◆ **A sua tarefa**:
Responda a estas perguntas com base na entrevista abaixo:
1. Que parte dos clientes locais deveria, segundo o objetivo a três anos, ser cliente noutros países?
2. Em que festival os resultados portugueses nunca foram tão maus?
3. Quem manda no setor, segundo a última resposta?

◆ **Excerto do documento**:
--*--

Um dos objetivos a três anos é que um terço dos clientes locais sejam clientes noutros países. Em que ponto está a concretização deste objetivo?
Há muitas participações em projetos internacionais, mas não se traduzem ainda em volume de faturação. A três anos havemos de lá chegar.
E quanto ao propósito de duplicar a faturação? Qual será o volume de negócio para este ano?
Já duplicámos a faturação. Esse objetivo já está concretizado. Faltam os outros dois. Esse objetivo divide-se em dois: o volume de faturação e ganhar mais dinheiro. Não duplicámos, mas aumentámos muito o volume de trabalho e o volume de faturação está praticamente no dobro. Se não chegarmos este ano, chegamos no próximo.
Com estes indicadores, quais os objetivos para 2020?
Gostava de, no fim dos dois anos, ter feito tudo o que planeámos para os três. Mas não me comprometo.
Outra ambição é ser a agência portuguesa mais premiada internacionalmente. Como está a contabilidade em termos de prémios?
Estamos a trabalhar para isso. Ainda não tivemos tempo para ter matéria para inscrever. Mas é das coisas mais importantes, quer para nós, quer para o próprio mercado. Os resultados portugueses em Cannes nunca foram tão maus. Estou muito preocupado. Melhor criatividade deve ser uma preocupação de todos.
Cannes ainda é relevante?
Cannes há de ser sempre relevante. Tenho pena que aqueles que comandam a indústria em Portugal – a Publicis, a Havas, a WPP… – continuem, em vez de darem o exemplo, a passar para os clientes mensagens de que o que importa é a produtividade e a tecnologia.
Arrumam-se as empresas e marcas debaixo do mesmo teto e convida-se os clientes a visitarem esse centro comercial, com uma mensagem de dimensão, poder, que não acho que seja a coisa mais importante no negócio em que estamos. A mensagem que se passa é que a criatividade, a ideia – aquilo que, para mim, é o mais importante de tudo – está em segundo lugar, o que interessa é a estrutura e a tecnologia. Vamos atrás da tecnologia e perde-se a essência.
Nós, que devíamos estar a defender marcas, não tratamos bem as nossas, facilmente as arrumamos, fundimos, fazemos desaparecer. Wunderman, Ogilvy, Thompson são referências e gostava que permanecessem. Fazem parte da história do nosso coletivo enquanto publicitários. Devíamos estar preocupados.
A que atribui esse foco nos resultados por parte das grandes agências?
Porque quem manda nisto são os financeiros. O lado romântico da publicidade, que devia continuar a existir, desaparece.

--*--

◆ **Dados guardados**:
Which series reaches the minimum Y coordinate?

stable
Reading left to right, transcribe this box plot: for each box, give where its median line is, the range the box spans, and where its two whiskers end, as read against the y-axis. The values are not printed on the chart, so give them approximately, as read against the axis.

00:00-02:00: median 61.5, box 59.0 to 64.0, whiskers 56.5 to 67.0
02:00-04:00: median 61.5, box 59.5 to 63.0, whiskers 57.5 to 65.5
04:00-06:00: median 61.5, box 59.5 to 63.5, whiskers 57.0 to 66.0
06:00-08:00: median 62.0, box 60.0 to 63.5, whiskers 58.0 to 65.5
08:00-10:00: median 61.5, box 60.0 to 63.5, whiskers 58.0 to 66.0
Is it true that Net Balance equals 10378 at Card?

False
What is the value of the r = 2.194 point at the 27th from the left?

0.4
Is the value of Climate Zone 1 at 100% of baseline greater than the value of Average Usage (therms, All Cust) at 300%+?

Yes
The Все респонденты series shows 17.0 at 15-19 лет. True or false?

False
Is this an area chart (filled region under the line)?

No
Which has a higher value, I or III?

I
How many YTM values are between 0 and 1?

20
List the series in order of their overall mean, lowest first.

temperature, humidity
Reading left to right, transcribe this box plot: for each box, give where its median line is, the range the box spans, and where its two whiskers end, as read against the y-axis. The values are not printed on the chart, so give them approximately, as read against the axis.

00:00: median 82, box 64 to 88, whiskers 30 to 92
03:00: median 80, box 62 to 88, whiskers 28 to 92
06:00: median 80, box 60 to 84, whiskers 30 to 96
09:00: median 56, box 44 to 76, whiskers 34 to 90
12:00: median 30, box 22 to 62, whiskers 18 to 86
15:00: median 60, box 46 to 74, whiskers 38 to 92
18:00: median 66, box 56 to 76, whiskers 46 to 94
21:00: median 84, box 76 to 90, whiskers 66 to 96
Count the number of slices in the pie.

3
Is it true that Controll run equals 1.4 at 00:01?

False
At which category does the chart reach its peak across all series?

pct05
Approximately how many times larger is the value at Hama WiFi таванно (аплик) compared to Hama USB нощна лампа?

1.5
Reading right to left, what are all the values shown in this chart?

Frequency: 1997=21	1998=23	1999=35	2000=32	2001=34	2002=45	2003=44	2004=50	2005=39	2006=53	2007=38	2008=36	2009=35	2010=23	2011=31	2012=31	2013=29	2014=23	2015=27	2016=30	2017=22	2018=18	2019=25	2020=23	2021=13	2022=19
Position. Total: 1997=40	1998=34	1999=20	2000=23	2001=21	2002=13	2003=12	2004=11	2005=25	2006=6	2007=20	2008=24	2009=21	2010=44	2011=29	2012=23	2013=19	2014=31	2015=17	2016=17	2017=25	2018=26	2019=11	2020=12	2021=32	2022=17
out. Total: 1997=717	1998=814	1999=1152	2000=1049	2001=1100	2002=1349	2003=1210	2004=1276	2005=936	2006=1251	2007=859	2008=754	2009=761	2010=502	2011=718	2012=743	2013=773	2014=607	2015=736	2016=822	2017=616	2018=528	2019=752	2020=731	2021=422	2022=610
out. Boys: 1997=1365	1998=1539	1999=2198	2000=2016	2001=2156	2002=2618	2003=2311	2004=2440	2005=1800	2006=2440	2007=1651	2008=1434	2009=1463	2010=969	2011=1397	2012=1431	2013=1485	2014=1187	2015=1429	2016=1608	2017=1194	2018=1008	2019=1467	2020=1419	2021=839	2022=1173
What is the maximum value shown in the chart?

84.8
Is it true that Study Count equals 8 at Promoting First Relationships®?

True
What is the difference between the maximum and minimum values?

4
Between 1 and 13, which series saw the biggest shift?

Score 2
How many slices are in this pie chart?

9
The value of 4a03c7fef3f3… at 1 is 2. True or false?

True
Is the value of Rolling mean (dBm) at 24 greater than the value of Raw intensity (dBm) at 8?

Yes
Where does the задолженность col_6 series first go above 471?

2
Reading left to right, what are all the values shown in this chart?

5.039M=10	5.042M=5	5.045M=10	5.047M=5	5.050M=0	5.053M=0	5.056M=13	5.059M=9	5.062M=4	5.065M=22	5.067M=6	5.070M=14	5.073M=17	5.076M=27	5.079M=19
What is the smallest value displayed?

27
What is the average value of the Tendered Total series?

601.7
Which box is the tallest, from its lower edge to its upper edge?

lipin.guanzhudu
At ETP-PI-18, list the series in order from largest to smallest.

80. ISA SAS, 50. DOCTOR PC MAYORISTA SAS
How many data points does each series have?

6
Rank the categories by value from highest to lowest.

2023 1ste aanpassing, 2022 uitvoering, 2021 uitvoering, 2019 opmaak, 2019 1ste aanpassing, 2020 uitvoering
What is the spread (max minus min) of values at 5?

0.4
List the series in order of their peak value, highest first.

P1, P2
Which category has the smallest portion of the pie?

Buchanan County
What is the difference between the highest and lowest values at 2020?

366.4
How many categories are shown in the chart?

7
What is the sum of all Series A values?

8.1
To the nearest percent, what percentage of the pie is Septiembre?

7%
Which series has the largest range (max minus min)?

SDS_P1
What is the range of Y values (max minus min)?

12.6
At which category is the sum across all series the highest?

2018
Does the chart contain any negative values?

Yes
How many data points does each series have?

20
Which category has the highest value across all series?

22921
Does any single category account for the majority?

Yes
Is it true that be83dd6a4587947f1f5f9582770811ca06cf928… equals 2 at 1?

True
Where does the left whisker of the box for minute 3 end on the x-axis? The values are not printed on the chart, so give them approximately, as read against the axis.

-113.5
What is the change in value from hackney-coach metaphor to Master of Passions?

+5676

--*--

◆ **Resultado da tarefa**:
1. O objetivo é que um terço dos clientes locais sejam clientes noutros países.
2. Os resultados portugueses nunca foram tão maus em Cannes.
3. Quem manda no setor são os financeiros.